Damit aber nicht genug: Für die Erklärung des Bitcoin-Abverkaufs spielt laut einer frühen Juli-Auswertung von 21Shares die Handelsmechanik eine zentrale Rolle. Die Ausarbeitung kommt zu dem Schluss, dass der Rückgang weniger als Bruch der langfristigen Investment-These zu verstehen sei, sondern als „mechanical unwind“: Positionen, die als Basis-Trades bzw. über strukturierte Futures-Engagements aufgebaut waren, mussten bei fallenden Kursen schrittweise geschlossen werden. Konkret wird beschrieben, dass leveraged Fonds über den Einsatz des Chicago Mercantile Exchange (CME) Shorts reduziert haben sollen – von etwa 100.000 Bitcoin zum Hoch im Oktober auf rund 63.000 Bitcoin, als der Preis weiter nachgab. Solche Zahlen sind für die Praxis deshalb relevant, weil sie die Geschwindigkeit des Abschwungs erklären können, ohne dass dafür zwingend eine neue fundamentale Bewertung erforderlich wäre. 21Shares ordnet den Rückgang von rund 50 % zudem in den historischen Rahmen ein: Frühere Zyklen hätten Peak-to-Trough-Abfälle in einer Spanne von 75 % bis 85 % gezeigt.

Aus Unternehmens- und Investment-Sicht ist die entscheidende Frage weniger, ob Bitcoin „heute“ gewinnt, sondern ob sich die Marktstruktur verändert, sodass sich die Relative-Performance-Mechanik künftig anders verhält.

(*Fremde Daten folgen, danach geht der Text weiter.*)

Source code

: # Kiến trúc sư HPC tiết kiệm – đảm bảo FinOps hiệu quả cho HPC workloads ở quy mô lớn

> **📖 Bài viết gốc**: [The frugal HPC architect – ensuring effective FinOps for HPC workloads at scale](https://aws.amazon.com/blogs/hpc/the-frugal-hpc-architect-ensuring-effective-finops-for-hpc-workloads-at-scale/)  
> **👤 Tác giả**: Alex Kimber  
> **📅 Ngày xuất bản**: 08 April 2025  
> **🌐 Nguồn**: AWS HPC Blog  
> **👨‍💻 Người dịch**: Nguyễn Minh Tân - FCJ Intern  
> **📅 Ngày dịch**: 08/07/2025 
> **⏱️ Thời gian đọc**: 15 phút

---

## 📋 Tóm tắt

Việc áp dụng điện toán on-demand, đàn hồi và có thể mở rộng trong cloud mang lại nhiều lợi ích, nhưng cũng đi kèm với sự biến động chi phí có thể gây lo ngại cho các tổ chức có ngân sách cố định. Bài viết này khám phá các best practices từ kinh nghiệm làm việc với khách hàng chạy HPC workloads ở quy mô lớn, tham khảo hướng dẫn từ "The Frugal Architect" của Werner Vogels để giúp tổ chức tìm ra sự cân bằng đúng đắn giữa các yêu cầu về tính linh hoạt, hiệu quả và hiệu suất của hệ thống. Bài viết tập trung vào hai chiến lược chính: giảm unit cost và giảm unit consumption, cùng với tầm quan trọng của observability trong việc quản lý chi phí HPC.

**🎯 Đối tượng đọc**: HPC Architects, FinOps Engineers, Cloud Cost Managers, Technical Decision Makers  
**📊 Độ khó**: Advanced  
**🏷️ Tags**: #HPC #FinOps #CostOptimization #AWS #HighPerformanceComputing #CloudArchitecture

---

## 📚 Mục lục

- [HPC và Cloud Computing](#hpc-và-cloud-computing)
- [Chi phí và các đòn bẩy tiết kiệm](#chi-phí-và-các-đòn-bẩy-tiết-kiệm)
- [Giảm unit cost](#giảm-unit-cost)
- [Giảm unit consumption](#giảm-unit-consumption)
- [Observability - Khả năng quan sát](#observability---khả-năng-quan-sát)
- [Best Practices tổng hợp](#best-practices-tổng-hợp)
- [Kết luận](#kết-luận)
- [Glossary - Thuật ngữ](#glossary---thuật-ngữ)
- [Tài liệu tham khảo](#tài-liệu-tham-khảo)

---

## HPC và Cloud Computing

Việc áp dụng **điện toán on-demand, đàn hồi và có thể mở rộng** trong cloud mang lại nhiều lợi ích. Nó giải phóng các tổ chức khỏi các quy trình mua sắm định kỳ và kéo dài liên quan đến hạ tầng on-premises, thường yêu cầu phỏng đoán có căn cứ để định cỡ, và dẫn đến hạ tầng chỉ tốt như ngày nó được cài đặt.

Wenn die S& P-500-zu-Bitcoin-Ratio dauerhaft über der 200-Wochen-WMA bleibt, verschiebt sich das Zeitfenster für klassische „Bitcoin als Outperformer“-Strategien. Das kann Portfolios betreffen, die Bitcoin als taktische Diversifikation oder als Wachstumswette über Aktien hinaus behandeln. Gleichzeitig ist die Beobachtung, dass der Retail-Sentimentzustand eher in der „bearish“-Zone verharrt und die Chatter-Level eher normal bleiben, ein Hinweis darauf, dass keine breite, sofortige Reversal-Erzählung zündet. Vielmehr spricht das Gesamtbild für eine Marktphase, in der Liquidität und Risiko-Stimmung Aktien begünstigen, während Krypto noch „Positionierung nachholt“.

Für die nächsten Wochen wird es deshalb darauf ankommen, ob Bitcoin seine technische Schwächephase bei 65.000 US-Dollar beendet und gleichzeitig die Ratio-Entwicklung bestätigt. Der Kursstand um 64.500 US-Dollar wirkt wie eine Zwischenstation: nahe genug für ein Reclaim, aber noch nicht stark genug, um den Chart-Impuls gegen Aktien eindeutig zurückzudrehen. Trader werden dabei häufig auf die Kombination aus Preisverhalten und Ratio-Kurve schauen, weil die 200-Wochen-Linie historisch als Trendfilter dient. Sollte sich die Ratio jedoch weiter oberhalb der 200-Wochen-WMA halten, könnte das die Wahrnehmung „Crypto springt zurück“ in Richtung „Crypto muss sich erst neu einordnen“ verschieben. Unterm Strich ist die aktuelle Meldung weniger eine Prognose über Bitcoin-Long-Term-Thesen, sondern ein präziser Hinweis, dass die relative Marktmechanik gerade kippt.